7.   In rendering our opinion in paragraph 5.2(b) above, we have received and relied upon as to factual matters, (a) a certificate (the “Company Certificate”) dated 6 December 2010 from Ms Patricia McCall, a duly authorised officer of the Company, and (b) the ACRA Searches. Save for the ACRA Searches, we have made no independent investigation into any factual

 


 

    matters set out in the Company Certificate and we have not ourselves checked the accuracy or completeness or otherwise verified the factual matters furnished in the Company Certificate.
 
8.   This opinion relates only to the laws of general application of the Republic of Singapore as at the date hereof and as currently applied by the Singapore courts, and is given on the basis that it will be governed by and construed in accordance with the laws of the Republic of Singapore. We have made no investigation of, and do not express or imply any views on, the laws of any country other than the Republic of Singapore.
 
9.   With respect to matters of fact material to this opinion, we have relied on the statements of the responsible officers of the Company.
 
10.   We hereby consent to the use of our opinion as herein set forth as an exhibit to the Company’s Current Report on Form 8-K dated the date hereof filed by the Company (the “Company’s Current Report on Form 8-K”) and to the use of our name under the caption “Legal Matters” in the Prospectus Supplement. In giving this consent, we do not hereby admit that we come within the category of persons whose consent is required under Section 7 of the Securities Act.
 
11.   The opinion given herein is strictly limited to the matters stated herein and is not to be read as extending by implication to any other matter in connection with the Prospectus Supplement or otherwise.

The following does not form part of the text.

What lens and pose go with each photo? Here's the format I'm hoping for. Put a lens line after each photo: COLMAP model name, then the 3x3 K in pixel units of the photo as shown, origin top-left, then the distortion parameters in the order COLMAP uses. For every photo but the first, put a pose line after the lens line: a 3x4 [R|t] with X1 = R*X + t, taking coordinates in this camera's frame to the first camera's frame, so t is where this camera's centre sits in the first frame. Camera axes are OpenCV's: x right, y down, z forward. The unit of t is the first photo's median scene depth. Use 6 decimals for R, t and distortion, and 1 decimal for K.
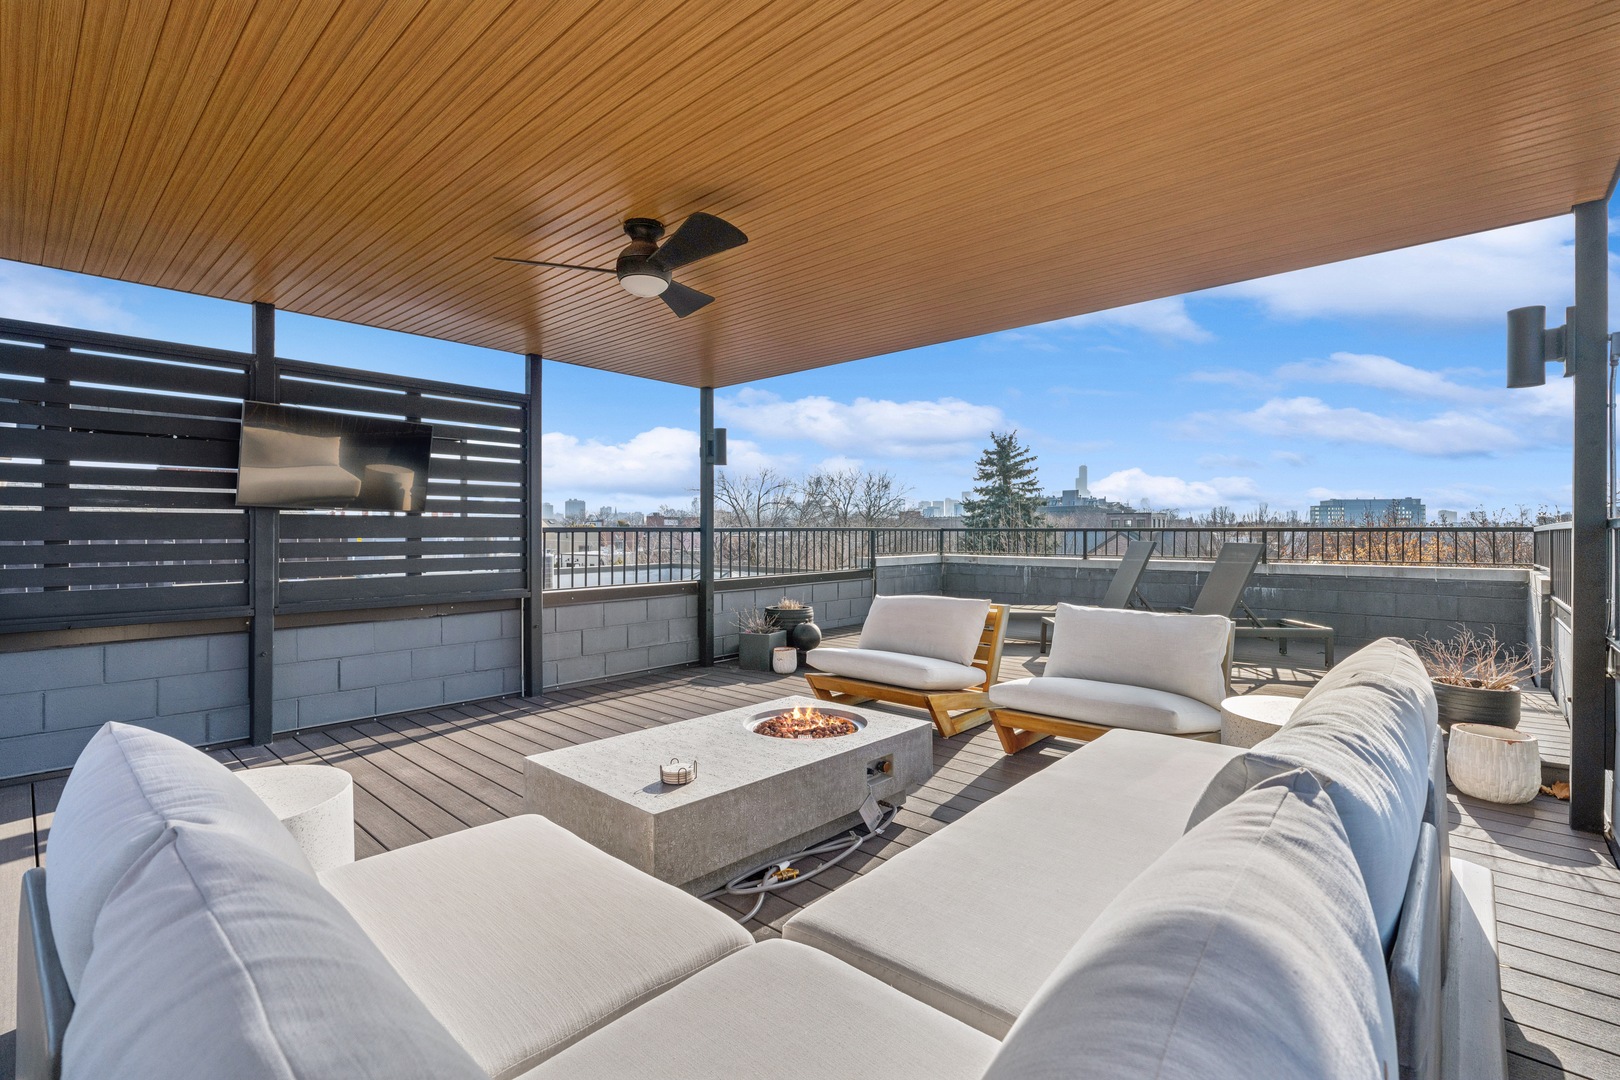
lens RADIAL K [[738.4, 0, 810.0], [0, 738.4, 540.0], [0, 0, 1]] dist [-0.001734, -0.000156]
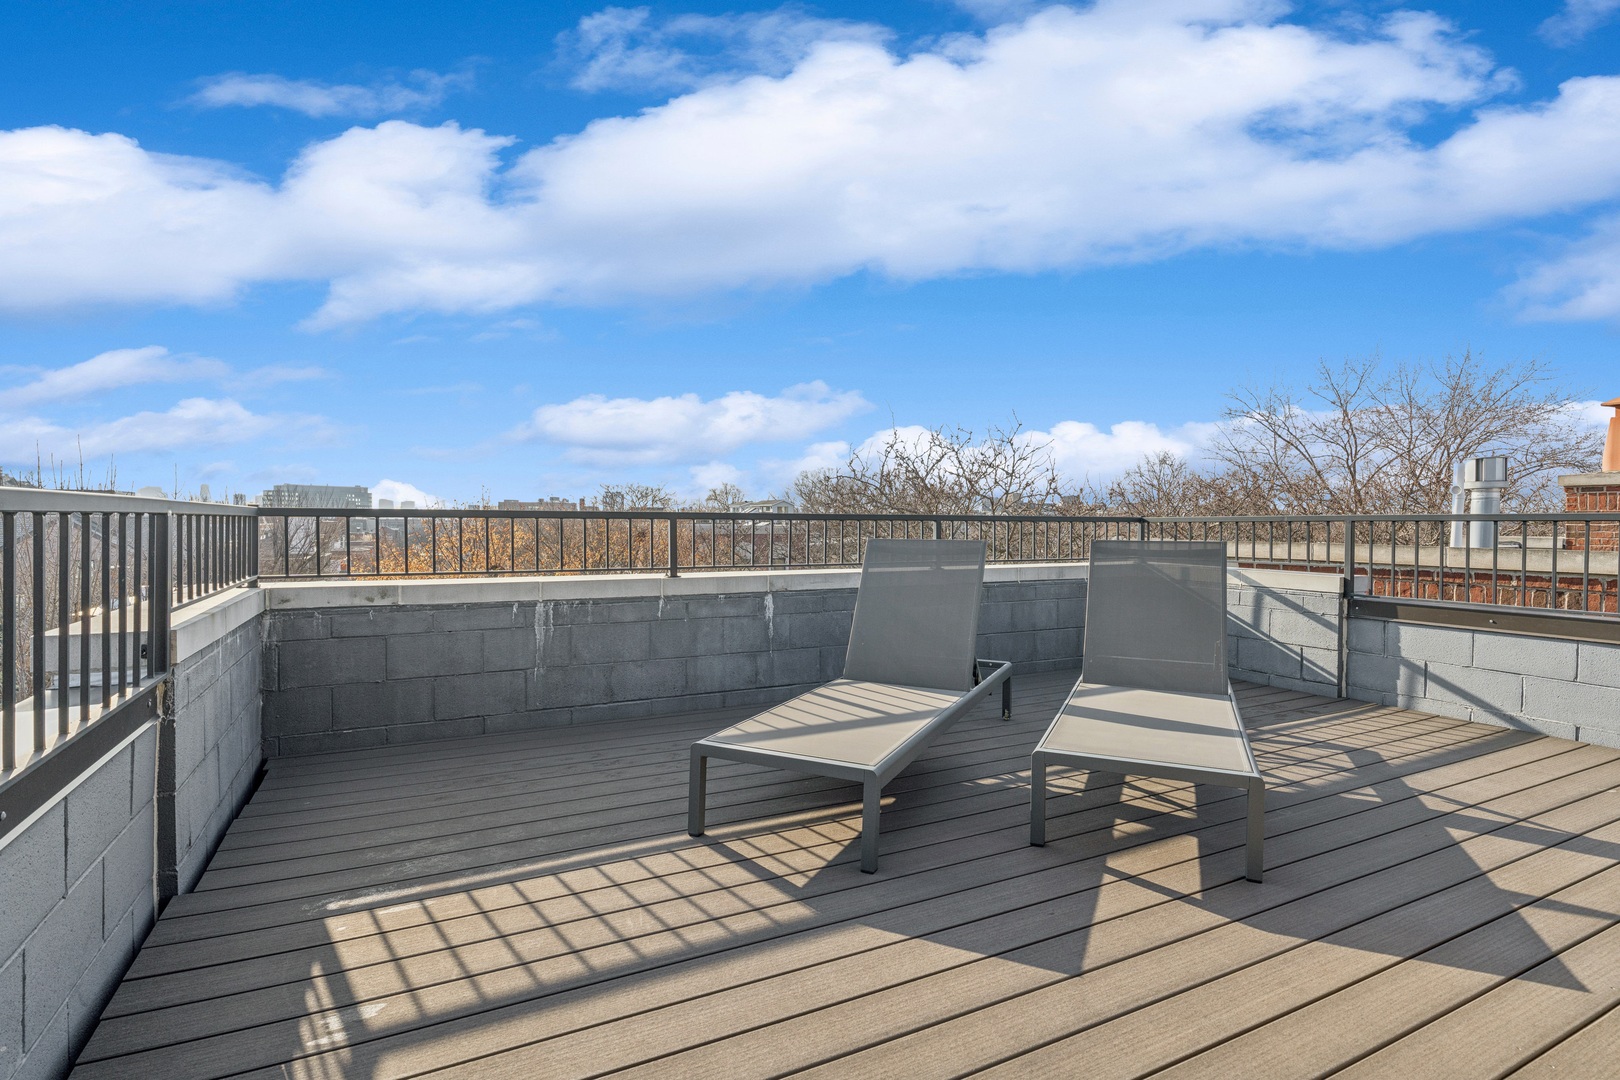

Further, save for the filing of this opinion with the SEC as an exhibit to the Current Report on Form 8-K, this opinion is not to be circulated to, or relied upon by, any other person (other than persons entitled to rely on it pursuant to applicable provisions of federal securities law in the United States, if applicable) or quoted or referred to in any public document or filed with any governmental body or agency without our prior written consent.